Stored data entries

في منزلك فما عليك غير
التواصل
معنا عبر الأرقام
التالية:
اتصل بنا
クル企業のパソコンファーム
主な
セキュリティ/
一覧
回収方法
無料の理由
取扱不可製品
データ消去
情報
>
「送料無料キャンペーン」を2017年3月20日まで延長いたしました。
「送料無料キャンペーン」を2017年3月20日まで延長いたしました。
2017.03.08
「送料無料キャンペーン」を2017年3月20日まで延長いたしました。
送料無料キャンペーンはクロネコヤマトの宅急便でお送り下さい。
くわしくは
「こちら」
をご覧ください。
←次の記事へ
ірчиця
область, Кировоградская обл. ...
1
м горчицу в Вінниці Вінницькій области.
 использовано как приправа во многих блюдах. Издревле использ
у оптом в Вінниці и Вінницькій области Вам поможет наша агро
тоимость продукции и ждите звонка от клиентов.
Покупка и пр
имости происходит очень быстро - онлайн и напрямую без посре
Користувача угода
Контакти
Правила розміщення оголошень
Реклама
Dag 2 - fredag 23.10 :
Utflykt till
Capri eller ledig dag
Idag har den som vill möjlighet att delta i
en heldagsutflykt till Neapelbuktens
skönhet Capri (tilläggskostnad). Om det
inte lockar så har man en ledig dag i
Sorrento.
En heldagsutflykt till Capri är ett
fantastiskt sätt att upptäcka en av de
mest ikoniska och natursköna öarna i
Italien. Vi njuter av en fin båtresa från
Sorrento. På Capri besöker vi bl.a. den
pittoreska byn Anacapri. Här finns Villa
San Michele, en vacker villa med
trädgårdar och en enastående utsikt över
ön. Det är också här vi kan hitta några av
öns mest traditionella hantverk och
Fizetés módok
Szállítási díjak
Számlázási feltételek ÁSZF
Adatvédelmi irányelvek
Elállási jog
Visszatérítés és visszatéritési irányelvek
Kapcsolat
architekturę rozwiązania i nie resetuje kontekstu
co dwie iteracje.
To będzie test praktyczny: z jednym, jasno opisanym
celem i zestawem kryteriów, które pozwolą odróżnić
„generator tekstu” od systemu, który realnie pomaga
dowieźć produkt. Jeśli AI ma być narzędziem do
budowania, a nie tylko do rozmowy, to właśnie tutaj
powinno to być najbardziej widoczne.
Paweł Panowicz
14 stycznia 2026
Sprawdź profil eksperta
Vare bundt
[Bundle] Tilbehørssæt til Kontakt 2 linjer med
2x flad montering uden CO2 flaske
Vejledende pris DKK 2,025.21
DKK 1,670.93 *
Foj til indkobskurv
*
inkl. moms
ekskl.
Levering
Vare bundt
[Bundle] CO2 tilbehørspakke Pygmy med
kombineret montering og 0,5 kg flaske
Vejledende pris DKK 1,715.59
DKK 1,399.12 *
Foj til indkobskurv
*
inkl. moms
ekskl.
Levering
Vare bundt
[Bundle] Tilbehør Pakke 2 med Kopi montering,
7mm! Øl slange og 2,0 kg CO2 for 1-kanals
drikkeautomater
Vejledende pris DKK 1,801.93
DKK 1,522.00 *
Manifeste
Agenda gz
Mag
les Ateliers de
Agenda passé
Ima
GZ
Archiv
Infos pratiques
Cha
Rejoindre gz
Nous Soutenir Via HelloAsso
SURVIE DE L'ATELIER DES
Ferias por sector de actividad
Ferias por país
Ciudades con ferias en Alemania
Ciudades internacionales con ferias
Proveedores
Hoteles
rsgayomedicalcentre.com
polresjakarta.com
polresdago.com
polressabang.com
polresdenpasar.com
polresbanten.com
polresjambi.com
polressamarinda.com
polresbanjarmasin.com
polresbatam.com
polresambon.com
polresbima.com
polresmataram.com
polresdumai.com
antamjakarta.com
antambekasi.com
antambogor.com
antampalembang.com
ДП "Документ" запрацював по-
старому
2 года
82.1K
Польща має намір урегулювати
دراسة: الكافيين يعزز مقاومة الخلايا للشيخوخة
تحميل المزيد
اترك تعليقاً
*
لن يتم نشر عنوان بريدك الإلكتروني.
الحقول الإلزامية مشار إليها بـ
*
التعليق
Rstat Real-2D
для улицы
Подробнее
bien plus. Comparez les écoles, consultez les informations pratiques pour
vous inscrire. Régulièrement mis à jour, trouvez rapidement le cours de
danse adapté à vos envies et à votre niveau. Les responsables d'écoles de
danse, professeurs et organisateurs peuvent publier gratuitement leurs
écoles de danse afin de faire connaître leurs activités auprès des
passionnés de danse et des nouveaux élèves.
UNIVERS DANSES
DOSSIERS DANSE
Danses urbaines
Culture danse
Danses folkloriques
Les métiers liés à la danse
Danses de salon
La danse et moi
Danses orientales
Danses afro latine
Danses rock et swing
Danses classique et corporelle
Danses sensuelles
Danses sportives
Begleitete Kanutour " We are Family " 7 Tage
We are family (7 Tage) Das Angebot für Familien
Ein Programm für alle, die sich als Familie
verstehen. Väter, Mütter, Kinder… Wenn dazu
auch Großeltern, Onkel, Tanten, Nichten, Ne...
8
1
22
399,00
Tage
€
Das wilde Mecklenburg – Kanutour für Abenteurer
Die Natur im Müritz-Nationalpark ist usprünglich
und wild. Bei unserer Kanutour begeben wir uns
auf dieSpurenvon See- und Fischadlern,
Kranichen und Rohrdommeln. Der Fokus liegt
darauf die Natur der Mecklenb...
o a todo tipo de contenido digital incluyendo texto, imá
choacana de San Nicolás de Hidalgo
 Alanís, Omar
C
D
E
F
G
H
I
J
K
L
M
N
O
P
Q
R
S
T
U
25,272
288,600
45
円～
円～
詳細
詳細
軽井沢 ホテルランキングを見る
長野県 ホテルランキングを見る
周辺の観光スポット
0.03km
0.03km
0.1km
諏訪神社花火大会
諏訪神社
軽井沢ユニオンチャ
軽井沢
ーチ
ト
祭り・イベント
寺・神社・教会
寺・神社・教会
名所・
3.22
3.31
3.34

**Your assignment**
Output the data exactly, in full.

**Answer**
في منزلك فما عليك غير
التواصل
معنا عبر الأرقام
التالية:
اتصل بنا
クル企業のパソコンファーム
主な
セキュリティ/
一覧
回収方法
無料の理由
取扱不可製品
データ消去
情報
>
「送料無料キャンペーン」を2017年3月20日まで延長いたしました。
「送料無料キャンペーン」を2017年3月20日まで延長いたしました。
2017.03.08
「送料無料キャンペーン」を2017年3月20日まで延長いたしました。
送料無料キャンペーンはクロネコヤマトの宅急便でお送り下さい。
くわしくは
「こちら」
をご覧ください。
←次の記事へ
ірчиця
область, Кировоградская обл. ...
1
м горчицу в Вінниці Вінницькій области.
 использовано как приправа во многих блюдах. Издревле использ
у оптом в Вінниці и Вінницькій области Вам поможет наша агро
тоимость продукции и ждите звонка от клиентов.
Покупка и пр
имости происходит очень быстро - онлайн и напрямую без посре
Користувача угода
Контакти
Правила розміщення оголошень
Реклама
Dag 2 - fredag 23.10 :
Utflykt till
Capri eller ledig dag
Idag har den som vill möjlighet att delta i
en heldagsutflykt till Neapelbuktens
skönhet Capri (tilläggskostnad). Om det
inte lockar så har man en ledig dag i
Sorrento.
En heldagsutflykt till Capri är ett
fantastiskt sätt att upptäcka en av de
mest ikoniska och natursköna öarna i
Italien. Vi njuter av en fin båtresa från
Sorrento. På Capri besöker vi bl.a. den
pittoreska byn Anacapri. Här finns Villa
San Michele, en vacker villa med
trädgårdar och en enastående utsikt över
ön. Det är också här vi kan hitta några av
öns mest traditionella hantverk och
Fizetés módok
Szállítási díjak
Számlázási feltételek ÁSZF
Adatvédelmi irányelvek
Elállási jog
Visszatérítés és visszatéritési irányelvek
Kapcsolat
architekturę rozwiązania i nie resetuje kontekstu
co dwie iteracje.
To będzie test praktyczny: z jednym, jasno opisanym
celem i zestawem kryteriów, które pozwolą odróżnić
„generator tekstu” od systemu, który realnie pomaga
dowieźć produkt. Jeśli AI ma być narzędziem do
budowania, a nie tylko do rozmowy, to właśnie tutaj
powinno to być najbardziej widoczne.
Paweł Panowicz
14 stycznia 2026
Sprawdź profil eksperta
Vare bundt
[Bundle] Tilbehørssæt til Kontakt 2 linjer med
2x flad montering uden CO2 flaske
Vejledende pris DKK 2,025.21
DKK 1,670.93 *
Foj til indkobskurv
*
inkl. moms
ekskl.
Levering
Vare bundt
[Bundle] CO2 tilbehørspakke Pygmy med
kombineret montering og 0,5 kg flaske
Vejledende pris DKK 1,715.59
DKK 1,399.12 *
Foj til indkobskurv
*
inkl. moms
ekskl.
Levering
Vare bundt
[Bundle] Tilbehør Pakke 2 med Kopi montering,
7mm! Øl slange og 2,0 kg CO2 for 1-kanals
drikkeautomater
Vejledende pris DKK 1,801.93
DKK 1,522.00 *
Manifeste
Agenda gz
Mag
les Ateliers de
Agenda passé
Ima
GZ
Archiv
Infos pratiques
Cha
Rejoindre gz
Nous Soutenir Via HelloAsso
SURVIE DE L'ATELIER DES
Ferias por sector de actividad
Ferias por país
Ciudades con ferias en Alemania
Ciudades internacionales con ferias
Proveedores
Hoteles
rsgayomedicalcentre.com
polresjakarta.com
polresdago.com
polressabang.com
polresdenpasar.com
polresbanten.com
polresjambi.com
polressamarinda.com
polresbanjarmasin.com
polresbatam.com
polresambon.com
polresbima.com
polresmataram.com
polresdumai.com
antamjakarta.com
antambekasi.com
antambogor.com
antampalembang.com
ДП "Документ" запрацював по-
старому
2 года
82.1K
Польща має намір урегулювати
دراسة: الكافيين يعزز مقاومة الخلايا للشيخوخة
تحميل المزيد
اترك تعليقاً
*
لن يتم نشر عنوان بريدك الإلكتروني.
الحقول الإلزامية مشار إليها بـ
*
التعليق
Rstat Real-2D
для улицы
Подробнее
bien plus. Comparez les écoles, consultez les informations pratiques pour
vous inscrire. Régulièrement mis à jour, trouvez rapidement le cours de
danse adapté à vos envies et à votre niveau. Les responsables d'écoles de
danse, professeurs et organisateurs peuvent publier gratuitement leurs
écoles de danse afin de faire connaître leurs activités auprès des
passionnés de danse et des nouveaux élèves.
UNIVERS DANSES
DOSSIERS DANSE
Danses urbaines
Culture danse
Danses folkloriques
Les métiers liés à la danse
Danses de salon
La danse et moi
Danses orientales
Danses afro latine
Danses rock et swing
Danses classique et corporelle
Danses sensuelles
Danses sportives
Begleitete Kanutour " We are Family " 7 Tage
We are family (7 Tage) Das Angebot für Familien
Ein Programm für alle, die sich als Familie
verstehen. Väter, Mütter, Kinder… Wenn dazu
auch Großeltern, Onkel, Tanten, Nichten, Ne...
8
1
22
399,00
Tage
€
Das wilde Mecklenburg – Kanutour für Abenteurer
Die Natur im Müritz-Nationalpark ist usprünglich
und wild. Bei unserer Kanutour begeben wir uns
auf dieSpurenvon See- und Fischadlern,
Kranichen und Rohrdommeln. Der Fokus liegt
darauf die Natur der Mecklenb...
o a todo tipo de contenido digital incluyendo texto, imá
choacana de San Nicolás de Hidalgo
 Alanís, Omar
C
D
E
F
G
H
I
J
K
L
M
N
O
P
Q
R
S
T
U
25,272
288,600
45
円～
円～
詳細
詳細
軽井沢 ホテルランキングを見る
長野県 ホテルランキングを見る
周辺の観光スポット
0.03km
0.03km
0.1km
諏訪神社花火大会
諏訪神社
軽井沢ユニオンチャ
軽井沢
ーチ
ト
祭り・イベント
寺・神社・教会
寺・神社・教会
名所・
3.22
3.31
3.34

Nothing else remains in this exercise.